Sentilan Meutya ini mulanya menanggapi penjelasan dari Kepala Badan Siber dan Sandi Negara (BSSN) Letjen (Purn) Hinsa Siburia.
Hinsa menyebut, peretasan ini karena memiliki masalah dalam tata kelola.
"Kita ada kekurangan di tata kelola. Kita memang akui itu. Dan itu yang kita laporkan juga, karena kita diminta apa saja masalah kok bisa terjadi, itu salah satu yang kita laporkan," ujar Hinsa dalam rapat, Kamis.
Meutya langsung menimpali Hinsa dengan menegaskan persoalan peretas PDN bukan lah perihal tata kelola.
"Kalau enggak ada back up, itu bukan tata kelola sih, Pak, kalau alasannya ini kan kita enggak hitung Surabaya, Batam back up kan, karena cuma 2 persen, berarti itu bukan tata kelola, itu kebodohan saja sih, pak," ujar Meutya.
"Punya data nasional dipadukan seluruh kementerian harusnya, untung katanya ada beberapa kementerian belum comply, belum gabung. Masih untung orang Indonesia."

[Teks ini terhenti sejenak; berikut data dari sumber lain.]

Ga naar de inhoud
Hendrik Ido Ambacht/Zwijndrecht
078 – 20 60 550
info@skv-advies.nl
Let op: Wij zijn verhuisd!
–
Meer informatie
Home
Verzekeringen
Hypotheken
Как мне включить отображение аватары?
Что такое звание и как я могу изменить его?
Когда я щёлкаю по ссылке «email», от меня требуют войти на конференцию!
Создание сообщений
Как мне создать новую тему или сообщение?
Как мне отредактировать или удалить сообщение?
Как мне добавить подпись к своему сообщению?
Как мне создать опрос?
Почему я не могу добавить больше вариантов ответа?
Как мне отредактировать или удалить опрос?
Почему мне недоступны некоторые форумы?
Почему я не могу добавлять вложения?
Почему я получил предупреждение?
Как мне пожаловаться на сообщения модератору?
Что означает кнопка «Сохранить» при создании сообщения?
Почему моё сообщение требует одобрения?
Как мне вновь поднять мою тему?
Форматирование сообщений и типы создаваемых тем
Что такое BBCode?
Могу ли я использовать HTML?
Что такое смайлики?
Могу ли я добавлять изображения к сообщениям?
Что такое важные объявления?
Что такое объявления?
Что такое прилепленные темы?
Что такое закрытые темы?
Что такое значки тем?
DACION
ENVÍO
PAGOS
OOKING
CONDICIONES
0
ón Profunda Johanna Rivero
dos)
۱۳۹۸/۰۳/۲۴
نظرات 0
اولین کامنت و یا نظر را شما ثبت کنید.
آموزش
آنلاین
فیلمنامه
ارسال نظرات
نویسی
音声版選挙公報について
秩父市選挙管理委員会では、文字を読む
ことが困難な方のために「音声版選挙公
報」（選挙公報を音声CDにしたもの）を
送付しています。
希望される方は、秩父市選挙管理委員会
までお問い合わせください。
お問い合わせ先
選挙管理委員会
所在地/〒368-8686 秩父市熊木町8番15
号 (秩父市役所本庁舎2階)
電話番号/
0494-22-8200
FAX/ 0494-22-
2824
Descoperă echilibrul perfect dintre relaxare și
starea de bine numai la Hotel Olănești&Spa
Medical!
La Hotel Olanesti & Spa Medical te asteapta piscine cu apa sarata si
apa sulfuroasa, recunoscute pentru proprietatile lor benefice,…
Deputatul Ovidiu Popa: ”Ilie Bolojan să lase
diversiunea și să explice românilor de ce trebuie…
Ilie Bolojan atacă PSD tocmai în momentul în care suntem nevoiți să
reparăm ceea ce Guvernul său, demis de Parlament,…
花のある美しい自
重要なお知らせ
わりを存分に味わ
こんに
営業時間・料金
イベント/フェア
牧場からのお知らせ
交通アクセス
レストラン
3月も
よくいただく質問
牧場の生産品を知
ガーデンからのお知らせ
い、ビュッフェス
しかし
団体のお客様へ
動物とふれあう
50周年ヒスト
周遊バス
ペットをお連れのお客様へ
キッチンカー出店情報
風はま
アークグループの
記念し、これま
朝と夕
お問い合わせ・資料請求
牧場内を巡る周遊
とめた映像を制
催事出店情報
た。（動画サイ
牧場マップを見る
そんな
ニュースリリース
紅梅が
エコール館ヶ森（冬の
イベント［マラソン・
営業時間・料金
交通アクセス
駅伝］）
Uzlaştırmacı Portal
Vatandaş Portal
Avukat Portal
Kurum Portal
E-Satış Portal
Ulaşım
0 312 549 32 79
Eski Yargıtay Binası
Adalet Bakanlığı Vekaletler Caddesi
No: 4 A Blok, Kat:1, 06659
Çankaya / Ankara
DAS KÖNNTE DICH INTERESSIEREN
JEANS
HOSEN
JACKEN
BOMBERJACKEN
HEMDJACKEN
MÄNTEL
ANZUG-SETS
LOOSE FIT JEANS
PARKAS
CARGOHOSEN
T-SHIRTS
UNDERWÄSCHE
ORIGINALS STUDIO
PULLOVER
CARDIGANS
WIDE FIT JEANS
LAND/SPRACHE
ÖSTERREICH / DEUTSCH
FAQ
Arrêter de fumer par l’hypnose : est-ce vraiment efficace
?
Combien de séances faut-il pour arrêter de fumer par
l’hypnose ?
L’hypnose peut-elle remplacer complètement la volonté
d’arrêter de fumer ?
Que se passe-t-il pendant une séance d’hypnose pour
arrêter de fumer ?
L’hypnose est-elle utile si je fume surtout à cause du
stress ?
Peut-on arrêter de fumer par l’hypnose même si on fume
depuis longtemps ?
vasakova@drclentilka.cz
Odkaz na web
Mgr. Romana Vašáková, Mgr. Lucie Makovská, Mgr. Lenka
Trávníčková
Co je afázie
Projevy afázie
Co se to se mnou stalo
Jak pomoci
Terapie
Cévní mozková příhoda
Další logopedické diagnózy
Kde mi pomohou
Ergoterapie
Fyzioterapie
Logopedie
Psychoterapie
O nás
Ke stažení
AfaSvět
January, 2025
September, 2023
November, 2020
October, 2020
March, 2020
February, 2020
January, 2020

"Yang paling patuh Imigrasi saya dengar. Itu yang paling enggak selamat. Intinya jangan bilang lagi tata kelola, Pak. Karena ini bukan masalah tata kelola, ini masalah kebodohan. Punya data nasional tidak ada satupun back up berarti kan?" imbuh Meutya.
Diketahui, Pusat Data Nasional (PDN) mengalami serangan siber dengan "Ransomware" pada Kamis (20/6/2024).
Akibat peretasan ini setidaknya data di 282 kementerian/lembaga terkunci.
Peretas yang mengirim ransomware meminta 8 juta dolar AS atau senilai Rp131 miliar untuk membuka data yang diretas.